BEGIN ENTRIES PROVIDED

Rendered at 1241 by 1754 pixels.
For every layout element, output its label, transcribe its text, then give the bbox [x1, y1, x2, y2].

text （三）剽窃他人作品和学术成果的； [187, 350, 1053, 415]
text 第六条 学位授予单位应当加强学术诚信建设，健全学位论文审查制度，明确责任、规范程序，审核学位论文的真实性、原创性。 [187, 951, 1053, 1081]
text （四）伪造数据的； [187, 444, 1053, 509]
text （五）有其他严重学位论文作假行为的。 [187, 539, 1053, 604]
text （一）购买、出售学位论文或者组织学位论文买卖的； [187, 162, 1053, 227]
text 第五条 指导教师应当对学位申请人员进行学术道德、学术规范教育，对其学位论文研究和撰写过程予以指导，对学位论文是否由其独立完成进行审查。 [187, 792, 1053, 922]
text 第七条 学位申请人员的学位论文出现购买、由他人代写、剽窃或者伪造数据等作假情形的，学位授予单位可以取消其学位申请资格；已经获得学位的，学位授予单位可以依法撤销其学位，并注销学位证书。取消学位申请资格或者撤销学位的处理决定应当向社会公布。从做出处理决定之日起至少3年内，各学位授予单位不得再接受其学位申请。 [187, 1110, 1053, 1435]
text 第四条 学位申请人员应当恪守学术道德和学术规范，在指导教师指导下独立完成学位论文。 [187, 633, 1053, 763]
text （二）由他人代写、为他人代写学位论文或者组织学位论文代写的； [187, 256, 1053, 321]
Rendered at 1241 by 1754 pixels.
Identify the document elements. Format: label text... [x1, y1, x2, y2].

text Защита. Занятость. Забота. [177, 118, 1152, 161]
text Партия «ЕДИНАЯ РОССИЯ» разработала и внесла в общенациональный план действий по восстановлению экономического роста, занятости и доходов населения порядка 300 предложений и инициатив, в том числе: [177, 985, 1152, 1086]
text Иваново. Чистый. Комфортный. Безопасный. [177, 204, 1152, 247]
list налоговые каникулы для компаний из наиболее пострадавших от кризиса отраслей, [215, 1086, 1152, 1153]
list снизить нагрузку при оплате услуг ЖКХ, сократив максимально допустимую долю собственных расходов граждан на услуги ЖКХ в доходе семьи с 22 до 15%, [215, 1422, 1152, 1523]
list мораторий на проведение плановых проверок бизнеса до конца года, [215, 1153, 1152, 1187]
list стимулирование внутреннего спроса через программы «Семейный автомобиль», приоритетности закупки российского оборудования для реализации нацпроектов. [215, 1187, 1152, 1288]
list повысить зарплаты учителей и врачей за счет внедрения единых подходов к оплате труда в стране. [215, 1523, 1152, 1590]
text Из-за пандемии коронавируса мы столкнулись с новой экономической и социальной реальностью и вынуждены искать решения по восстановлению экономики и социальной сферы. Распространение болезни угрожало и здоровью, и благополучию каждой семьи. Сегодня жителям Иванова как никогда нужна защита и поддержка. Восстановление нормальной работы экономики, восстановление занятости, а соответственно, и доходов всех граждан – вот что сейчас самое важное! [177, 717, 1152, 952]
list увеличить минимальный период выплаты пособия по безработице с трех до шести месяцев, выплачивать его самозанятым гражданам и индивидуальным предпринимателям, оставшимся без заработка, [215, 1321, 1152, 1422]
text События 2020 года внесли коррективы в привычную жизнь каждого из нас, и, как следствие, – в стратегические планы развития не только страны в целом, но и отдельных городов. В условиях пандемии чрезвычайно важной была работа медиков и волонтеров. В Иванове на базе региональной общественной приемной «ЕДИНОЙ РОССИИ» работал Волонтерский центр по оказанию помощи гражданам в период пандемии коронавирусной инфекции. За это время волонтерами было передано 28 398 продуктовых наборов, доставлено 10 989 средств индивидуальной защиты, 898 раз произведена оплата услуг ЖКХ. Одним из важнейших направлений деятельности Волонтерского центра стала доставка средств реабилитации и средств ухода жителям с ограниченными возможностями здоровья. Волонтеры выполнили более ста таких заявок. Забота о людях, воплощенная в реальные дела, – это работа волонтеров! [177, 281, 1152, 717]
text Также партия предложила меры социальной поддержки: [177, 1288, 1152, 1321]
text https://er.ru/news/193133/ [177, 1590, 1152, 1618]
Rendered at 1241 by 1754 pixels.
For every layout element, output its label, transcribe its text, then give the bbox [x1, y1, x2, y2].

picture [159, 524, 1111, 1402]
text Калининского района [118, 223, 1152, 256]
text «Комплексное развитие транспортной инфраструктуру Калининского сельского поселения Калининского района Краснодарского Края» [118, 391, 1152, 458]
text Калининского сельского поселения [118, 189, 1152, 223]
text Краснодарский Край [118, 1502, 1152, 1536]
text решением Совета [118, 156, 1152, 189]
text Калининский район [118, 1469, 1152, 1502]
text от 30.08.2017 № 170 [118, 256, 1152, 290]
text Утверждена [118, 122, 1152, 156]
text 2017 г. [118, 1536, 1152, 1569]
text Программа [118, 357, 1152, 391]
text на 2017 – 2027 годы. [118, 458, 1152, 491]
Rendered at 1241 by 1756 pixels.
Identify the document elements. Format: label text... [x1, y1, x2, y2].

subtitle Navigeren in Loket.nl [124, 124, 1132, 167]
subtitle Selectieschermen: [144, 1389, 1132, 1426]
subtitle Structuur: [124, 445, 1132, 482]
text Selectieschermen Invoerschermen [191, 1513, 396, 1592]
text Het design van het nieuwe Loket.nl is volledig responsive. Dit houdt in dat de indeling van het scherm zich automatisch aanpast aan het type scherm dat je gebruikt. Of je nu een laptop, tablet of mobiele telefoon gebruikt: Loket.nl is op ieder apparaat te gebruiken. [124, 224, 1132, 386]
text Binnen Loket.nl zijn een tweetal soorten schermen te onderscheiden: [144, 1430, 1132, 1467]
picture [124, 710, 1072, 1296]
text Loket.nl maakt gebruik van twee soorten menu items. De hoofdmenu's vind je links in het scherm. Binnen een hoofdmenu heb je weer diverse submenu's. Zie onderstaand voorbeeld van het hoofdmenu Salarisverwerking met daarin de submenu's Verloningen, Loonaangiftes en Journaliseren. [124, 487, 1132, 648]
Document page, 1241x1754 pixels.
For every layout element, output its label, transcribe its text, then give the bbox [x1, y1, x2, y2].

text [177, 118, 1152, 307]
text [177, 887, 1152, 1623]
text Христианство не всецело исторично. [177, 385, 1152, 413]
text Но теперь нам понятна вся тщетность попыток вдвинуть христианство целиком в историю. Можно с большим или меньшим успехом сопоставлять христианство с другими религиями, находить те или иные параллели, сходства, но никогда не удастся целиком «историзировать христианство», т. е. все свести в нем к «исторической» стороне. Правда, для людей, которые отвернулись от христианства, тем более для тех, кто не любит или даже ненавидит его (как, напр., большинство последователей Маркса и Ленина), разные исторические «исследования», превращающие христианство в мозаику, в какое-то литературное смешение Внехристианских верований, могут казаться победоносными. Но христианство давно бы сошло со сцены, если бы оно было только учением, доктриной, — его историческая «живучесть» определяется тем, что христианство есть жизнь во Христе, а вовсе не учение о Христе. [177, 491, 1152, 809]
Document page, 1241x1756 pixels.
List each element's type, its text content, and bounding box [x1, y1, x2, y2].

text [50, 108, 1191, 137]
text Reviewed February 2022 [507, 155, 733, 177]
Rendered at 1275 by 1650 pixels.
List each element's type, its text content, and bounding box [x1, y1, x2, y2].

END ENTRIES PROVIDED

WORK INSTRUCTION:
The full listing above is to be given again exactly.

OUTPUT OF THE TASK:
Rendered at 1241 by 1754 pixels.
For every layout element, output its label, transcribe its text, then give the bbox [x1, y1, x2, y2].

text （三）剽窃他人作品和学术成果的； [187, 350, 1053, 415]
text 第六条 学位授予单位应当加强学术诚信建设，健全学位论文审查制度，明确责任、规范程序，审核学位论文的真实性、原创性。 [187, 951, 1053, 1081]
text （四）伪造数据的； [187, 444, 1053, 509]
text （五）有其他严重学位论文作假行为的。 [187, 539, 1053, 604]
text （一）购买、出售学位论文或者组织学位论文买卖的； [187, 162, 1053, 227]
text 第五条 指导教师应当对学位申请人员进行学术道德、学术规范教育，对其学位论文研究和撰写过程予以指导，对学位论文是否由其独立完成进行审查。 [187, 792, 1053, 922]
text 第七条 学位申请人员的学位论文出现购买、由他人代写、剽窃或者伪造数据等作假情形的，学位授予单位可以取消其学位申请资格；已经获得学位的，学位授予单位可以依法撤销其学位，并注销学位证书。取消学位申请资格或者撤销学位的处理决定应当向社会公布。从做出处理决定之日起至少3年内，各学位授予单位不得再接受其学位申请。 [187, 1110, 1053, 1435]
text 第四条 学位申请人员应当恪守学术道德和学术规范，在指导教师指导下独立完成学位论文。 [187, 633, 1053, 763]
text （二）由他人代写、为他人代写学位论文或者组织学位论文代写的； [187, 256, 1053, 321]
Rendered at 1241 by 1754 pixels.
Identify the document elements. Format: label text... [x1, y1, x2, y2].

text Защита. Занятость. Забота. [177, 118, 1152, 161]
text Партия «ЕДИНАЯ РОССИЯ» разработала и внесла в общенациональный план действий по восстановлению экономического роста, занятости и доходов населения порядка 300 предложений и инициатив, в том числе: [177, 985, 1152, 1086]
text Иваново. Чистый. Комфортный. Безопасный. [177, 204, 1152, 247]
list налоговые каникулы для компаний из наиболее пострадавших от кризиса отраслей, [215, 1086, 1152, 1153]
list снизить нагрузку при оплате услуг ЖКХ, сократив максимально допустимую долю собственных расходов граждан на услуги ЖКХ в доходе семьи с 22 до 15%, [215, 1422, 1152, 1523]
list мораторий на проведение плановых проверок бизнеса до конца года, [215, 1153, 1152, 1187]
list стимулирование внутреннего спроса через программы «Семейный автомобиль», приоритетности закупки российского оборудования для реализации нацпроектов. [215, 1187, 1152, 1288]
list повысить зарплаты учителей и врачей за счет внедрения единых подходов к оплате труда в стране. [215, 1523, 1152, 1590]
text Из-за пандемии коронавируса мы столкнулись с новой экономической и социальной реальностью и вынуждены искать решения по восстановлению экономики и социальной сферы. Распространение болезни угрожало и здоровью, и благополучию каждой семьи. Сегодня жителям Иванова как никогда нужна защита и поддержка. Восстановление нормальной работы экономики, восстановление занятости, а соответственно, и доходов всех граждан – вот что сейчас самое важное! [177, 717, 1152, 952]
list увеличить минимальный период выплаты пособия по безработице с трех до шести месяцев, выплачивать его самозанятым гражданам и индивидуальным предпринимателям, оставшимся без заработка, [215, 1321, 1152, 1422]
text События 2020 года внесли коррективы в привычную жизнь каждого из нас, и, как следствие, – в стратегические планы развития не только страны в целом, но и отдельных городов. В условиях пандемии чрезвычайно важной была работа медиков и волонтеров. В Иванове на базе региональной общественной приемной «ЕДИНОЙ РОССИИ» работал Волонтерский центр по оказанию помощи гражданам в период пандемии коронавирусной инфекции. За это время волонтерами было передано 28 398 продуктовых наборов, доставлено 10 989 средств индивидуальной защиты, 898 раз произведена оплата услуг ЖКХ. Одним из важнейших направлений деятельности Волонтерского центра стала доставка средств реабилитации и средств ухода жителям с ограниченными возможностями здоровья. Волонтеры выполнили более ста таких заявок. Забота о людях, воплощенная в реальные дела, – это работа волонтеров! [177, 281, 1152, 717]
text Также партия предложила меры социальной поддержки: [177, 1288, 1152, 1321]
text https://er.ru/news/193133/ [177, 1590, 1152, 1618]
Rendered at 1241 by 1754 pixels.
For every layout element, output its label, transcribe its text, then give the bbox [x1, y1, x2, y2].

picture [159, 524, 1111, 1402]
text Калининского района [118, 223, 1152, 256]
text «Комплексное развитие транспортной инфраструктуру Калининского сельского поселения Калининского района Краснодарского Края» [118, 391, 1152, 458]
text Калининского сельского поселения [118, 189, 1152, 223]
text Краснодарский Край [118, 1502, 1152, 1536]
text решением Совета [118, 156, 1152, 189]
text Калининский район [118, 1469, 1152, 1502]
text от 30.08.2017 № 170 [118, 256, 1152, 290]
text Утверждена [118, 122, 1152, 156]
text 2017 г. [118, 1536, 1152, 1569]
text Программа [118, 357, 1152, 391]
text на 2017 – 2027 годы. [118, 458, 1152, 491]
Rendered at 1241 by 1756 pixels.
Identify the document elements. Format: label text... [x1, y1, x2, y2].

subtitle Navigeren in Loket.nl [124, 124, 1132, 167]
subtitle Selectieschermen: [144, 1389, 1132, 1426]
subtitle Structuur: [124, 445, 1132, 482]
text Selectieschermen Invoerschermen [191, 1513, 396, 1592]
text Het design van het nieuwe Loket.nl is volledig responsive. Dit houdt in dat de indeling van het scherm zich automatisch aanpast aan het type scherm dat je gebruikt. Of je nu een laptop, tablet of mobiele telefoon gebruikt: Loket.nl is op ieder apparaat te gebruiken. [124, 224, 1132, 386]
text Binnen Loket.nl zijn een tweetal soorten schermen te onderscheiden: [144, 1430, 1132, 1467]
picture [124, 710, 1072, 1296]
text Loket.nl maakt gebruik van twee soorten menu items. De hoofdmenu's vind je links in het scherm. Binnen een hoofdmenu heb je weer diverse submenu's. Zie onderstaand voorbeeld van het hoofdmenu Salarisverwerking met daarin de submenu's Verloningen, Loonaangiftes en Journaliseren. [124, 487, 1132, 648]
Document page, 1241x1754 pixels.
For every layout element, output its label, transcribe its text, then give the bbox [x1, y1, x2, y2].

text [177, 118, 1152, 307]
text [177, 887, 1152, 1623]
text Христианство не всецело исторично. [177, 385, 1152, 413]
text Но теперь нам понятна вся тщетность попыток вдвинуть христианство целиком в историю. Можно с большим или меньшим успехом сопоставлять христианство с другими религиями, находить те или иные параллели, сходства, но никогда не удастся целиком «историзировать христианство», т. е. все свести в нем к «исторической» стороне. Правда, для людей, которые отвернулись от христианства, тем более для тех, кто не любит или даже ненавидит его (как, напр., большинство последователей Маркса и Ленина), разные исторические «исследования», превращающие христианство в мозаику, в какое-то литературное смешение Внехристианских верований, могут казаться победоносными. Но христианство давно бы сошло со сцены, если бы оно было только учением, доктриной, — его историческая «живучесть» определяется тем, что христианство есть жизнь во Христе, а вовсе не учение о Христе. [177, 491, 1152, 809]
Document page, 1241x1756 pixels.
List each element's type, its text content, and bounding box [x1, y1, x2, y2].

text [50, 108, 1191, 137]
text Reviewed February 2022 [507, 155, 733, 177]
Rendered at 1275 by 1650 pixels.
List each element's type, its text content, and bounding box [x1, y1, x2, y2].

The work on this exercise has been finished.